One desirable result of this good fortune was a change of residence to a higher part of the town, where the air was purer, and access to green fields easier. To this end in the Spring of 1887 we took a little house for three years in Goldhurst Terrace, South Hampstead. As it was numbered 17a, much annoyance was caused as our letters frequently were delivered at No. 17. A name therefore had to be found, and we dubbed our new home Wescam, a name made up of the initials of my husband, myself and our friend Mrs. Caird whose town house was within two minutes’ walk of us. There was a sunny study for the invalid on the ground floor, to obviate as much as possible the need of going up and down stairs. The immediate improvement in his health from the higher air and new conditions was so marked that we had every reason to hope it would before many months be practically re-established.

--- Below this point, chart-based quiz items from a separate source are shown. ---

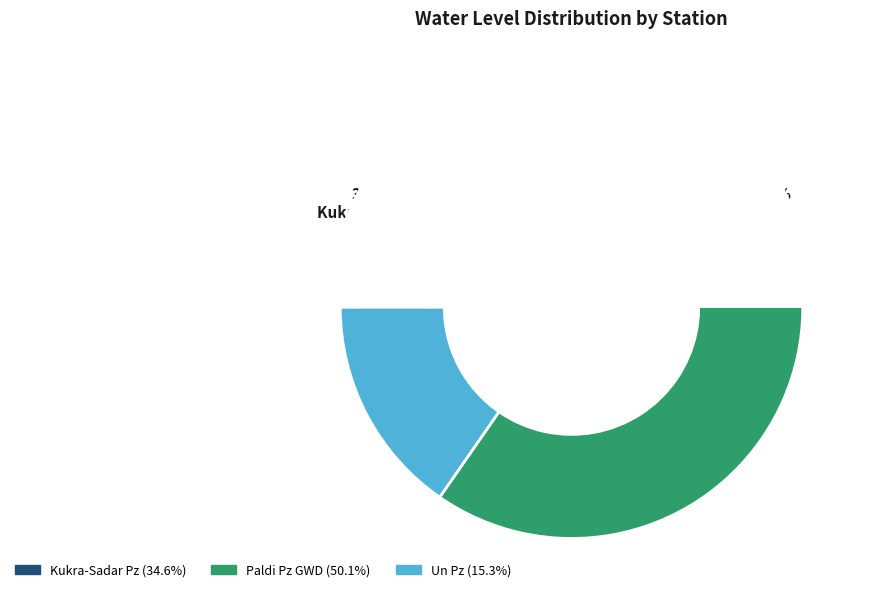

Rank the categories by value from highest to lowest.

Paldi Pz GWD, Kukra-Sadar Pz, Un Pz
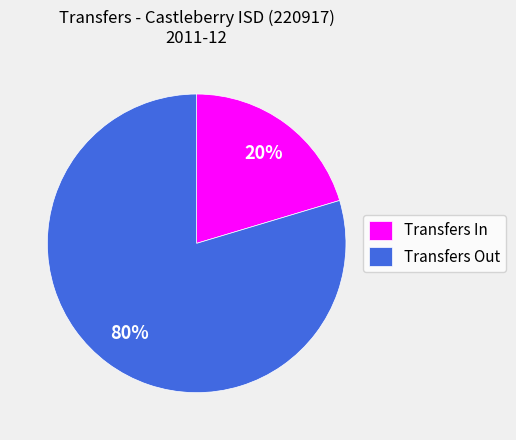

Which has a higher value, Transfers In or Transfers Out?

Transfers Out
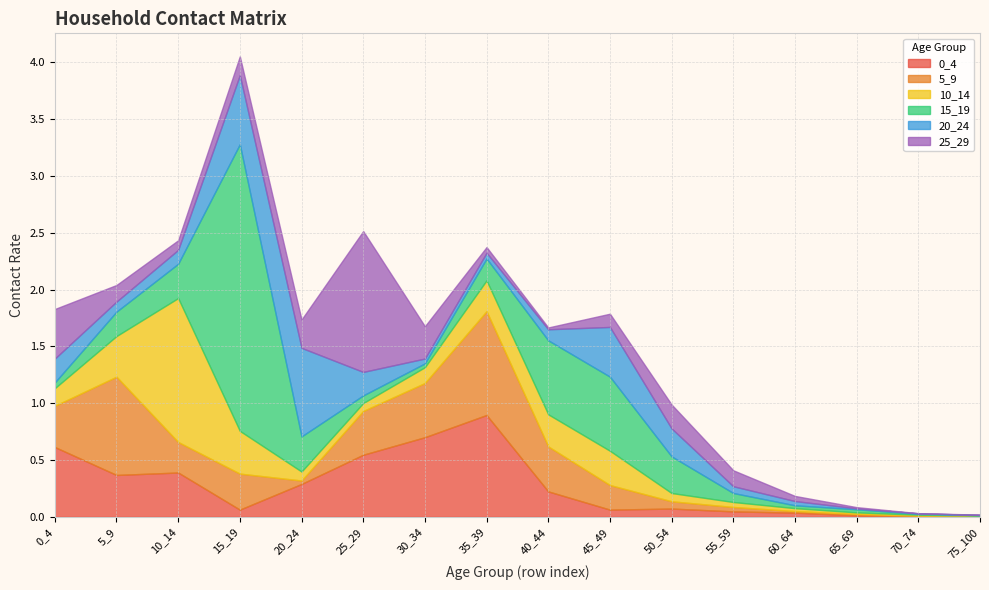

Reading left to right, extract all data points from this chart.

0_4: 0_4=0.6	5_9=0.4	10_14=0.4	15_19=0.1	20_24=0.3	25_29=0.5	30_34=0.7	35_39=0.9	40_44=0.2	45_49=0.1	50_54=0.1	55_59=0.0	60_64=0.0	65_69=0.0	70_74=0.0	75_100=0.0
5_9: 0_4=0.4	5_9=0.9	10_14=0.3	15_19=0.3	20_24=0.0	25_29=0.4	30_34=0.5	35_39=0.9	40_44=0.4	45_49=0.2	50_54=0.1	55_59=0.0	60_64=0.0	65_69=0.0	70_74=0.0	75_100=0.0
10_14: 0_4=0.2	5_9=0.4	10_14=1.3	15_19=0.4	20_24=0.1	25_29=0.1	30_34=0.1	35_39=0.3	40_44=0.3	45_49=0.3	50_54=0.1	55_59=0.0	60_64=0.0	65_69=0.0	70_74=0.0	75_100=0.0
15_19: 0_4=0.1	5_9=0.2	10_14=0.3	15_19=2.5	20_24=0.3	25_29=0.1	30_34=0.0	35_39=0.2	40_44=0.7	45_49=0.7	50_54=0.3	55_59=0.1	60_64=0.0	65_69=0.0	70_74=0.0	75_100=0.0
20_24: 0_4=0.2	5_9=0.1	10_14=0.1	15_19=0.6	20_24=0.8	25_29=0.2	30_34=0.0	35_39=0.1	40_44=0.1	45_49=0.4	50_54=0.2	55_59=0.1	60_64=0.0	65_69=0.0	70_74=0.0	75_100=0.0
25_29: 0_4=0.4	5_9=0.1	10_14=0.1	15_19=0.2	20_24=0.2	25_29=1.2	30_34=0.3	35_39=0.0	40_44=0.0	45_49=0.1	50_54=0.2	55_59=0.1	60_64=0.0	65_69=0.0	70_74=0.0	75_100=0.0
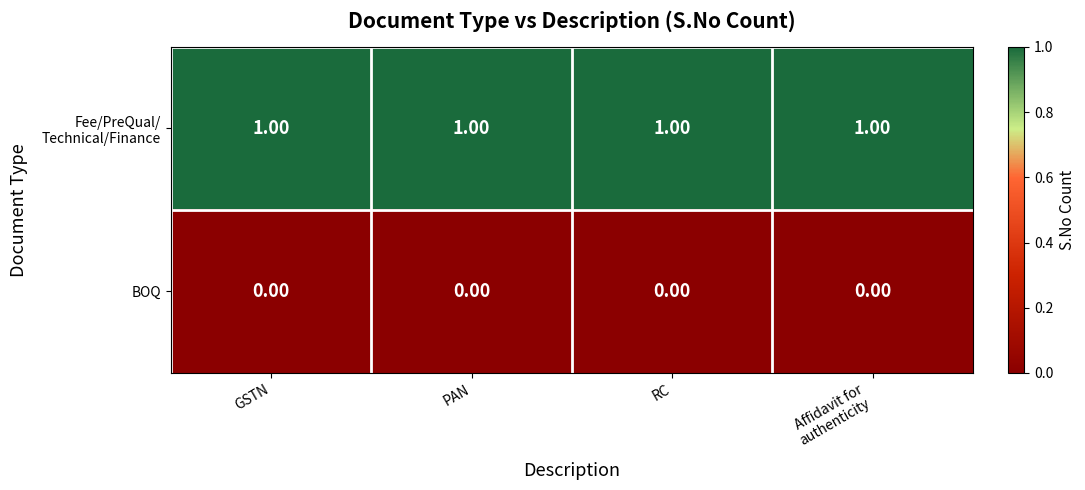

At how many categories does at least one series exceed 0?

4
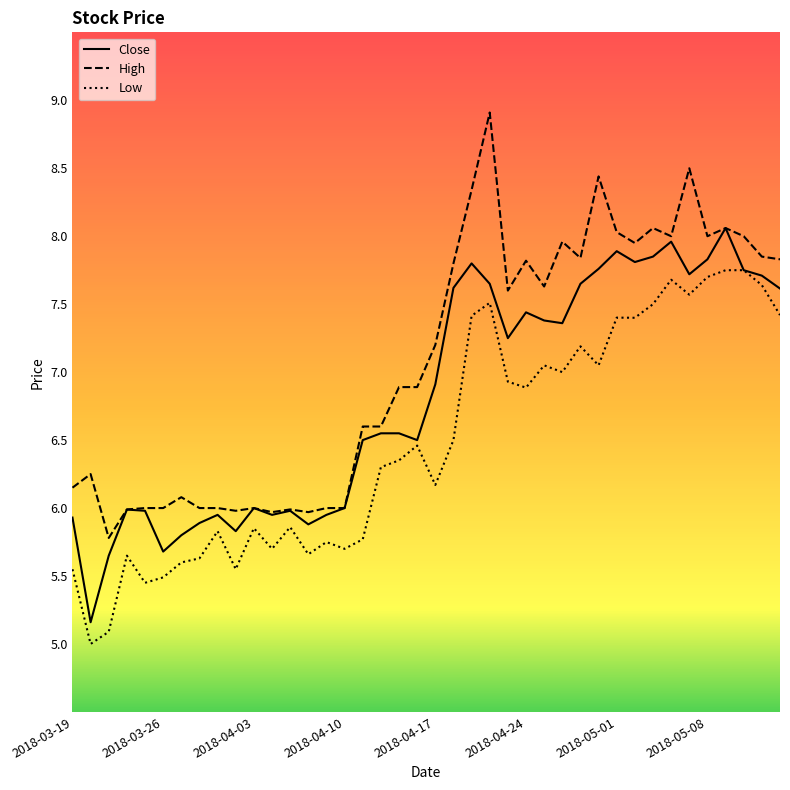

What is the smallest value displayed?

5.0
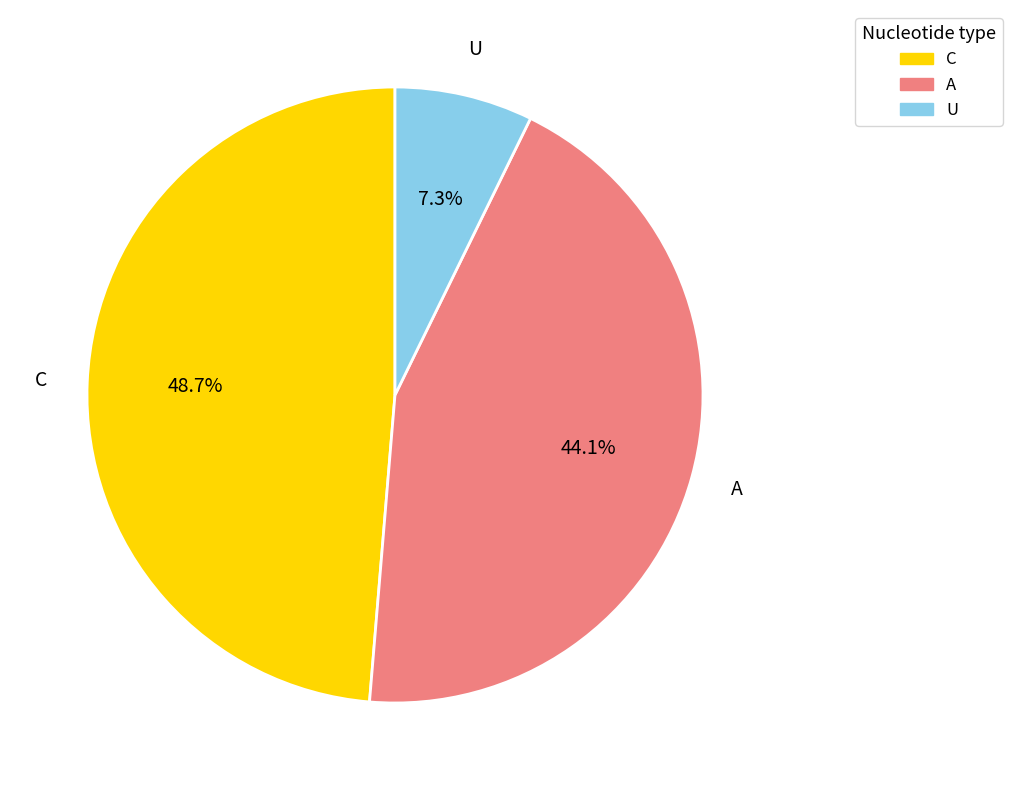

Does any single category account for the majority?

No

The most important undertaking after the long illness was the monograph on Shelley written for Great Writers’ Series (Walter Scott) and published in the autumn of 1887. It was a work of love, for Shelley had been the inspiring genius of his youth, the chief influence in his verse till he knew Rossetti. He was in sympathy with much of Shelley’s thought: with his hatred of rigid conventionality, of the tyranny of social laws; with his antagonism to existing marriage and divorce laws, with his belief in the sanctity of passion when called forth by high and true emotion. He exclaimed that

“It is my main endeavour in this short life of Shelley to avoid all misstatement and exaggeration; to give as real a narrative of his life from the most reliable sources as lies within my power; to recount without detailed criticism and as simply and concisely as practicable, the record of his poetic achievements. To this end I shall chiefly rely on anecdote and explanatory detail, or poems and passages noteworthy for their autobiographical or idiosyncratic value, and on indisputable facts.”

He proposed merely to give a condensation of all really important material; and based his monograph mainly on Professor Dowden’s memorable work (then recently published). Many statements written by William Sharp about Shelley may be quoted as autobiographic of himself. For instance: “From early childhood he was a mentally restless child. Trifles unnoticed by most children seem to have made keen and permanent impression on him—the sound of wind, the leafy whisper of trees, running water. The imaginative faculties came so early into play, that the unconscious desire to create resulted in the invention of weird tales sometimes based on remote fact in the experience of more or less weird hallucinations.”

Or again: “The fire of his mind for ever consuming his excitable body, his swift and ardent emotions, his over keen susceptibilities all combined to increase the frailty of his physical health.” Or this in particular: “He did not outgrow his tendency to invest every new and sympathetic correspondent (and I would add, friend) with lives of ideal splendour.”

And in explanation of each idealization appearing to him “as the type of that ideal Beauty which had haunted his imagination from early boyhood,” he adds: “No fellow mortal could have satisfied the desire of his heart. Perhaps this almost fantastic yearning for the unattainable—this desire of the moth for the star—is the heritage of many of us. It is a longing that shall be insatiable even in death.” With Shelley he might have said of himself: “I think one is always in love with something or other; the error—and I confess it is not easy for spirits cased in flesh and blood to avoid it—consists in seeking in a mortal image the likeness of what is, perhaps, eternal.”

From the many letters the biographer received after the publication of his book I select three:

Brasenose College, Nov. 23d.

My dear Sharp,

I am reading your short life of Shelley with great pleasure and profit. Many thanks for your kindness in sending it. It seems to me that with a full, nay! an enthusiastic, appreciation of Shelley and his work, you unite a shrewdness and good sense rare in those who have treated this subject. And then your book is pleasant and effective, in contrast to a French book on Shelley of which I read reluctantly a good deal lately. Your book leaves a very definite image on the brain.